Norconex / collector-core

Collector-related code shared between different collector implementations
http://www.norconex.com/collectors/collector-core/
Apache License 2.0
7 stars 15 forks source link

Enrich configuration loader validation messages with context #26

Open mariuspruski opened 5 years ago

mariuspruski commented 5 years ago

Context The mechanism that loads crawler configurations runs a validator over the provided XML which will warn the developer about syntax errors. Unfortunately these warnings are missing any context and location information. In a large project, it is thus very bothersome to find out the exact cause of the warning.

Ideal solution It would be great if the warning messages could be qualified by a line number, file name, or even just the ID of the crawler config in which they occur.

Suggestion My workaround so far is to increase the log level of Norconex to DEBUG in order to see the information "Crawler configuration loaded: x" subsequent to the warnings, which helps me to localize the issue. However, on the DEBUG level there is far too much noise being printed out.

(1). My first suggestion would be to print the mentioned "Crawler configuration loaded: x" message (CrawlerConfigLoader.java, line 83) already on the INFO level, as I find this information much more important than other messages on the DEBUG level.

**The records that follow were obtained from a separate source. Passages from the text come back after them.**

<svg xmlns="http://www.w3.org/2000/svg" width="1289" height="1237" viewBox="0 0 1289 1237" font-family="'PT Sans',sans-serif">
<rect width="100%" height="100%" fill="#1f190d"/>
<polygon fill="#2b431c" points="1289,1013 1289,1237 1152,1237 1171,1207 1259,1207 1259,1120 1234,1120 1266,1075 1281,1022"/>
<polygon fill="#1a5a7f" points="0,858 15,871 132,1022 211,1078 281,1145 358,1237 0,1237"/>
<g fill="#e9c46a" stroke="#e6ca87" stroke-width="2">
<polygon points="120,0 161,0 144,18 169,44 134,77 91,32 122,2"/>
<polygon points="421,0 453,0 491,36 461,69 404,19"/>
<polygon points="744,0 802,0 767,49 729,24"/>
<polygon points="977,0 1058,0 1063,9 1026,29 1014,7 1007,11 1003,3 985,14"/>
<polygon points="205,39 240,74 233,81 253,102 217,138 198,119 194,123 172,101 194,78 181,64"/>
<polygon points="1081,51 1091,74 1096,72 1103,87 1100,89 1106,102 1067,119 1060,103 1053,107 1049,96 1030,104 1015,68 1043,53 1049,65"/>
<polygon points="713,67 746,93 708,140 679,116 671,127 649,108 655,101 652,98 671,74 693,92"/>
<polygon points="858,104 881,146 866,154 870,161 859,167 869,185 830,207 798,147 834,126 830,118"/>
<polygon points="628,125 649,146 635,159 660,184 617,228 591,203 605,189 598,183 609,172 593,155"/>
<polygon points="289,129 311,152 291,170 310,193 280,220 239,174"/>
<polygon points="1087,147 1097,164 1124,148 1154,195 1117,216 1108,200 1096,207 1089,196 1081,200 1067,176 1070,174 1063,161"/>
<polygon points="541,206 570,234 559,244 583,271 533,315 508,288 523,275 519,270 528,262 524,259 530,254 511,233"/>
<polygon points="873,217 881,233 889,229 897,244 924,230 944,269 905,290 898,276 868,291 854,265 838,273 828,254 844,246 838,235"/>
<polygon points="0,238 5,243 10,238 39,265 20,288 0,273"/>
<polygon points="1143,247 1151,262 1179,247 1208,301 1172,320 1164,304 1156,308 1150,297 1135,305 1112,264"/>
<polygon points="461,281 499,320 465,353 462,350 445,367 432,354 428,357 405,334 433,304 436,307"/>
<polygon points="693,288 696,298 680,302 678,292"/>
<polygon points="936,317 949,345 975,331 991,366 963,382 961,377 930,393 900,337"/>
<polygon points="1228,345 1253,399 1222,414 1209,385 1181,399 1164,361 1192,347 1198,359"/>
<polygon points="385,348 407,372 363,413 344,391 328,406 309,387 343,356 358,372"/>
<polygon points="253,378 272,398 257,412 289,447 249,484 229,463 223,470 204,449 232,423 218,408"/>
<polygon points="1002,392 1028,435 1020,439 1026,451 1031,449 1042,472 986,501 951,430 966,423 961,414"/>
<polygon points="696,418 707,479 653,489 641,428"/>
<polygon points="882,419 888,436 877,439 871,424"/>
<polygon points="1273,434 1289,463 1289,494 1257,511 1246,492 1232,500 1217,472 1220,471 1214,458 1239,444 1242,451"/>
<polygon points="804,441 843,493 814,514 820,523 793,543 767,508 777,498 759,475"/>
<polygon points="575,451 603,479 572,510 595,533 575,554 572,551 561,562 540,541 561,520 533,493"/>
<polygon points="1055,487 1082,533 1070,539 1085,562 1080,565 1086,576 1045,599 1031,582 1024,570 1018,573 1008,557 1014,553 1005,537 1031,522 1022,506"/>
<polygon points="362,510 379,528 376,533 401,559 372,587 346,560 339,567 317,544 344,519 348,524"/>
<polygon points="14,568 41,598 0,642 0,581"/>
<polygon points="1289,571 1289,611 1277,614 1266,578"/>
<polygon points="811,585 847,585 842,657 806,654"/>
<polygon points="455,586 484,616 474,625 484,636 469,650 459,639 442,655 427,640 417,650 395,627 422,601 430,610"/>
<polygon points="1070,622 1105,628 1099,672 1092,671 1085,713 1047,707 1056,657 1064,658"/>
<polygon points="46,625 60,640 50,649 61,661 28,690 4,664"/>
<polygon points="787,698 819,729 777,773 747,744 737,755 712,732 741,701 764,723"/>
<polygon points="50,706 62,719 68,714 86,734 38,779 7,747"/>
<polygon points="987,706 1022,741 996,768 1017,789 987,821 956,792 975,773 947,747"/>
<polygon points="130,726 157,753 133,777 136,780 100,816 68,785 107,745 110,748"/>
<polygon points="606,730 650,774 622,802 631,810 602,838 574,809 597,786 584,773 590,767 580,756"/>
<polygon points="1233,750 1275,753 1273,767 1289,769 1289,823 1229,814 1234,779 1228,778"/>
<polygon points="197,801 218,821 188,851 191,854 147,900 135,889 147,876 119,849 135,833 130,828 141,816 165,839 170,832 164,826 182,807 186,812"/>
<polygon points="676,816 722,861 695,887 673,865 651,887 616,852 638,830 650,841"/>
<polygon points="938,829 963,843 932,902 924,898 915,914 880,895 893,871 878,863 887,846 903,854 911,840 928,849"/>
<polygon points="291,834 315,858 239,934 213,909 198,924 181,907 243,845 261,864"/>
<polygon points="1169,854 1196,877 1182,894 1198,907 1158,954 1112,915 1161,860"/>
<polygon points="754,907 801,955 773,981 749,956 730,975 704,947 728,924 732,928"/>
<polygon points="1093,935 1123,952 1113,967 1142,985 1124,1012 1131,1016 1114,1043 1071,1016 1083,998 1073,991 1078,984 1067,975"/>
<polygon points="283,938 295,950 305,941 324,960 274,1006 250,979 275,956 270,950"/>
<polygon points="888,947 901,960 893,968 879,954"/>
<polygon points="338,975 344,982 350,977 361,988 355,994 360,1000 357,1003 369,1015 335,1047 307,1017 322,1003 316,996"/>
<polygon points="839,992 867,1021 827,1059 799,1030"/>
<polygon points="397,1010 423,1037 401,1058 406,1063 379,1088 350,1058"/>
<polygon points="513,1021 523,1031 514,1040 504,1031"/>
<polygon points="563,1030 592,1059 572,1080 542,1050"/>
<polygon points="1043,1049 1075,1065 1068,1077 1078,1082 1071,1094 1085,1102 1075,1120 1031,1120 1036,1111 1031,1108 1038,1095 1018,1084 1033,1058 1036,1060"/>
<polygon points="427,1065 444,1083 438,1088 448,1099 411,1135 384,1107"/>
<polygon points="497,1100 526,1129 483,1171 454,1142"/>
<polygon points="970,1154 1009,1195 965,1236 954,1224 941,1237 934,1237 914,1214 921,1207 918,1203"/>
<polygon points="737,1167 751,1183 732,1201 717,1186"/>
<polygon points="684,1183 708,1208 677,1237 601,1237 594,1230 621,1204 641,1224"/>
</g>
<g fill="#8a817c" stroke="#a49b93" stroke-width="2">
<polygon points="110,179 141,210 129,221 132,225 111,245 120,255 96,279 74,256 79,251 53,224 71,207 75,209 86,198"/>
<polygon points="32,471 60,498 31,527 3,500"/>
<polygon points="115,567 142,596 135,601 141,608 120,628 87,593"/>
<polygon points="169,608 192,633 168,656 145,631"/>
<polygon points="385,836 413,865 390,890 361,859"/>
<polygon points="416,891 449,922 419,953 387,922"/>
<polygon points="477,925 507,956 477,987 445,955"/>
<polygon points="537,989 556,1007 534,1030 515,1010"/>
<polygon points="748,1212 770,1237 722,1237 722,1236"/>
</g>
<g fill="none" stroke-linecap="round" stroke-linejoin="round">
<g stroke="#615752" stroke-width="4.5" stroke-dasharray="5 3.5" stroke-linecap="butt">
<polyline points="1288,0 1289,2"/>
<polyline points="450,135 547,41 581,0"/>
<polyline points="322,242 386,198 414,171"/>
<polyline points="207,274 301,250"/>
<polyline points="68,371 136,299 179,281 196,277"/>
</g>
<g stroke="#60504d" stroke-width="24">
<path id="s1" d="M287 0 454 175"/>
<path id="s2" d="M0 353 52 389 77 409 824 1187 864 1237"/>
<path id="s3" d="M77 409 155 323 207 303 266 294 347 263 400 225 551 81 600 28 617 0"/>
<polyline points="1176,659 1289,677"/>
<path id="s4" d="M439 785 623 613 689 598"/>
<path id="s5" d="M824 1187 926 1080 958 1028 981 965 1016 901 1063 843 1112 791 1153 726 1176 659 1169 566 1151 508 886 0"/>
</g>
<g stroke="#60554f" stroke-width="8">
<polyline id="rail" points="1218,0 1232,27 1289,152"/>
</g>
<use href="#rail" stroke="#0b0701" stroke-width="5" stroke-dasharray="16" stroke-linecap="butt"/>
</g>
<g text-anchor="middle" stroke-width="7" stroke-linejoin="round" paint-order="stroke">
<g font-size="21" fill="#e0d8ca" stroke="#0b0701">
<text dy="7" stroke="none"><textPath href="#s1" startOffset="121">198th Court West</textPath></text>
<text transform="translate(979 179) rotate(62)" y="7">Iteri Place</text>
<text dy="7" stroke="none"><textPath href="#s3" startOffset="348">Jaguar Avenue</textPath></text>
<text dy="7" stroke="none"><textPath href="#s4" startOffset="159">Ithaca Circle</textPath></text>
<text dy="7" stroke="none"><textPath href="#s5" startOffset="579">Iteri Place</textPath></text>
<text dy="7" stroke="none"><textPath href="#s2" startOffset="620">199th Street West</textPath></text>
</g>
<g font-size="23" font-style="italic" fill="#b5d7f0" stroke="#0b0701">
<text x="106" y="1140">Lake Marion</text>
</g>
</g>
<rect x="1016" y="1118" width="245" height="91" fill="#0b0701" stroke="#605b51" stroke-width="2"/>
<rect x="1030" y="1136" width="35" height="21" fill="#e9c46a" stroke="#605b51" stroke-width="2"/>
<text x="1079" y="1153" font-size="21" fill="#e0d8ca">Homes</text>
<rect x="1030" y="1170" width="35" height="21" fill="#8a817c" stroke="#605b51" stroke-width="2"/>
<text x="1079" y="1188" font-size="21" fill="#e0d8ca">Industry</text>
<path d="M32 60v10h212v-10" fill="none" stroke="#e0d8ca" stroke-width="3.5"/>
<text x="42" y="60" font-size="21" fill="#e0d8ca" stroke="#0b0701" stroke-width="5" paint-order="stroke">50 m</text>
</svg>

(2). Furthermore, I suggest to change the following log messages of the AbstractCrawlerConfig and the collector-http module to be printed on the DEBUG level, as they appear to be less important than the loading of an entire crawler configuration:

If we agree on a solution, I can submit a PR containing the relevant changes.

essiembre commented 5 years ago

Feel free to submit a PR. If you are just adjusting what gets logged a bit, I do not foresee any issues.